The next waves of Phase 1, possibly starting in January, would go to other hospitals in the state, as well as health care workers in clinics, pharmacies, long-term care facilities and other locations. First responders and emergency medical service workers also would receive vaccines in this part of Phase 1, followed by essential workers, defined by a state task force representing businesses, the health care industry, public health experts and policymakers.

The Moderna vaccine should be up for FDA approval by January, Lakin said. When it’s available, that vaccine will likely go to more rural parts of the state — because it can be stored in standard refrigeration units, rather than supercold facilities used for the Pfizer version.

Phase 2 of the rollout would likely run from March to June or July, Lakin said, when more of the vaccines will be available. This group would include workers with a moderate risk of spreading the coronavirus, because they can’t work from home and have some contact with other people. These would be teachers, child care workers and airline staff, among others.

Phase 2 also covers groups who have disproportionately suffered from the pandemic or are considered at higher risk of getting more sick, or dying, if they catch COVID-19. They include certain racial and ethnic groups, members of Utah’s tribal entities, people age 65 or older, inmates and staff in correctional facilities, people working in food preparation, or those with underlying medical conditions.

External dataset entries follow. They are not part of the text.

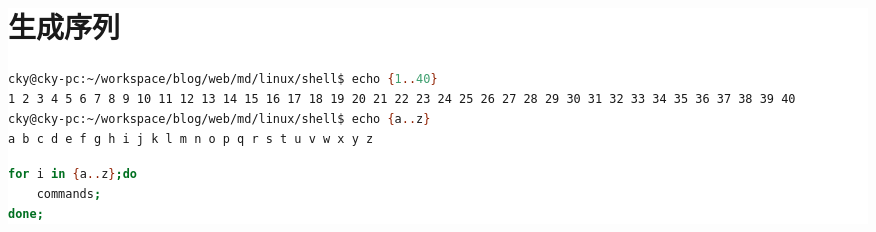 # 生成序列
```bash
cky@cky-pc:~/workspace/blog/web/md/linux/shell$ echo {1..40}
1 2 3 4 5 6 7 8 9 10 11 12 13 14 15 16 17 18 19 20 21 22 23 24 25 26 27 28 29 30 31 32 33 34 35 36 37 38 39 40
cky@cky-pc:~/workspace/blog/web/md/linux/shell$ echo {a..z}
a b c d e f g h i j k l m n o p q r s t u v w x y z
```

```bash
for i in {a..z};do
    commands;
done;
```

Everybody in Utah would be covered in Phase 3, which could begin in June or July — when it’s expected that supplies of the vaccines will be plentiful, Lakin said.

Complicating the process is the fact that both the Pfizer and Moderna versions require a patient to get two shots — three weeks apart for Pfizer, four weeks apart for Moderna. Part of the state’s vaccine plan is to work with health care providers to remind patients when to get the second shot, using reminder cards and text messages.

UDOH also will spearhead an advertising campaign to encourage people to get the vaccine when it’s their turn, according to the state’s plan.

Lakin said the first vaccines will be for adults. Eventually, he said, the FDA is expected to approve the appropriate dosage for children.

Just because people have been vaccinated “doesn’t mean all of a sudden the disease burden has been eliminated,” Lakin said, adding that measures such as mask-wearing and maintaining social distance will need to continue well into 2021. “This is a marathon, not a sprint.”